• **Exercise details**
With the pictures omitted, write out all of the listing exactly.

• **Recorded information**
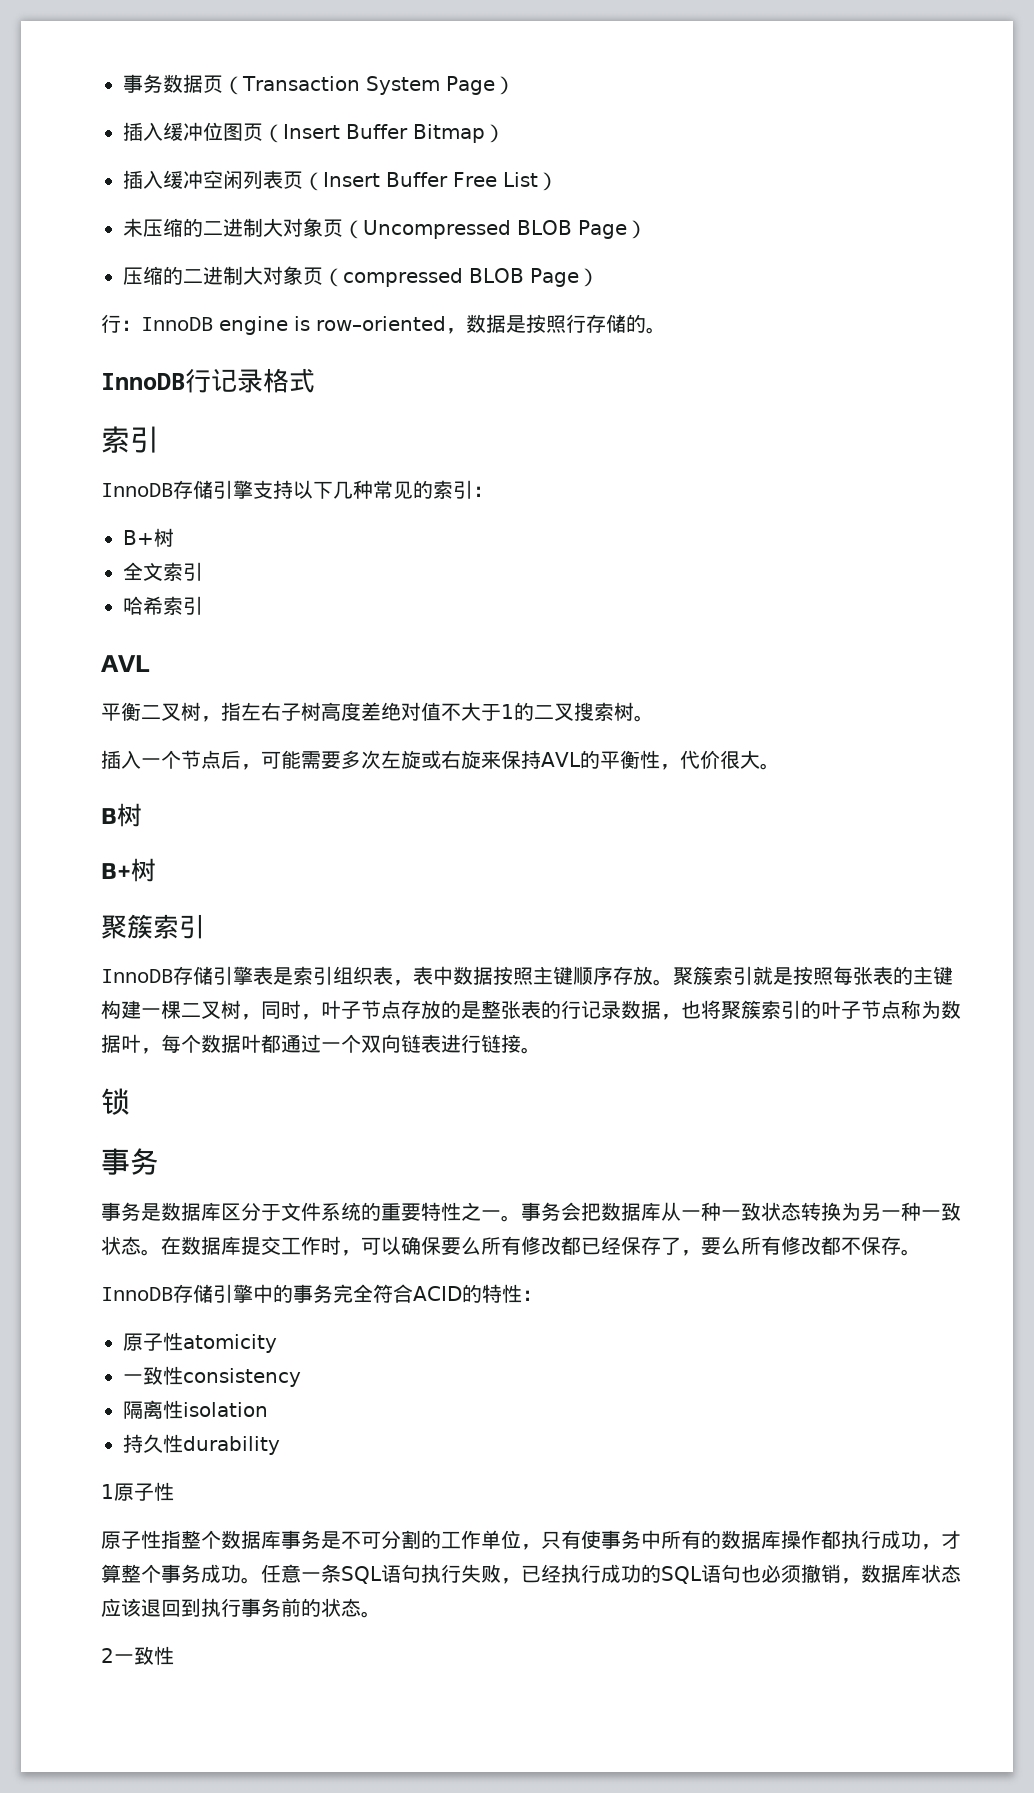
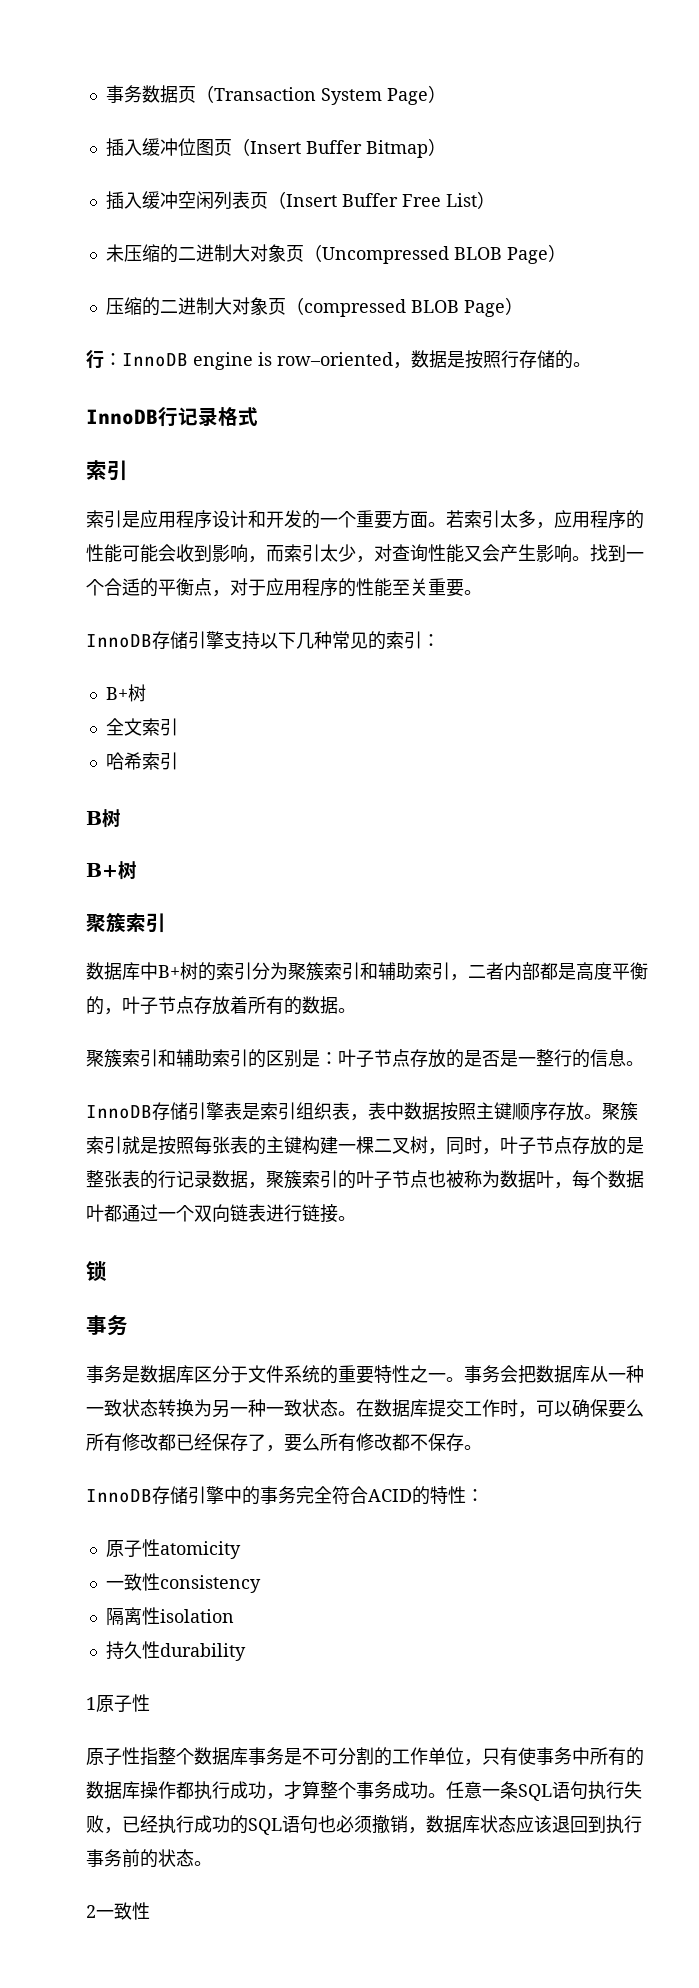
(159, 439) none -> [86,510,644,529] [86,544,644,563] [86,578,482,597] // 索引是应用程序设计和开发的一个重要方面。若索引太多，应用程序的性能可能会收到影响，而索引太少，对查询性能又会产生影响。找到一个合适的平衡点，对于应用程序的性能至关重要。
[101,655,150,672] [101,702,654,722] [101,750,780,770] // AVL // 平衡二叉树，指左右子树高度差绝对值不大于1的二叉搜索树。 // 插入一个节点后，可能需要多次左旋或右旋来保持AVL的平衡性，代价很大。 -> (178, 761) none
(205, 926) none -> [86,962,648,981] [86,996,356,1015] [86,1049,644,1068] // 数据库中B+树的索引分为聚簇索引和辅助索引，二者内部都是高度平衡的，叶子节点存放着所有的数据。 // 聚簇索引和辅助索引的区别是：叶子节点存放的是否是一整行的信息。
[681,1000,721,1019] 也将 -> (266, 1185) none
(901, 1009) none -> [428,1170,464,1188] 也被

• **Answer below**
(159, 439) none -> [86,510,644,529] [86,544,644,563] [86,578,482,597] // 索引是应用程序设计和开发的一个重要方面。若索引太多，应用程序的性能可能会收到影响，而索引太少，对查询性能又会产生影响。找到一个合适的平衡点，对于应用程序的性能至关重要。
[101,655,150,672] [101,702,654,722] [101,750,780,770] // AVL // 平衡二叉树，指左右子树高度差绝对值不大于1的二叉搜索树。 // 插入一个节点后，可能需要多次左旋或右旋来保持AVL的平衡性，代价很大。 -> (178, 761) none
(205, 926) none -> [86,962,648,981] [86,996,356,1015] [86,1049,644,1068] // 数据库中B+树的索引分为聚簇索引和辅助索引，二者内部都是高度平衡的，叶子节点存放着所有的数据。 // 聚簇索引和辅助索引的区别是：叶子节点存放的是否是一整行的信息。
[681,1000,721,1019] 也将 -> (266, 1185) none
(901, 1009) none -> [428,1170,464,1188] 也被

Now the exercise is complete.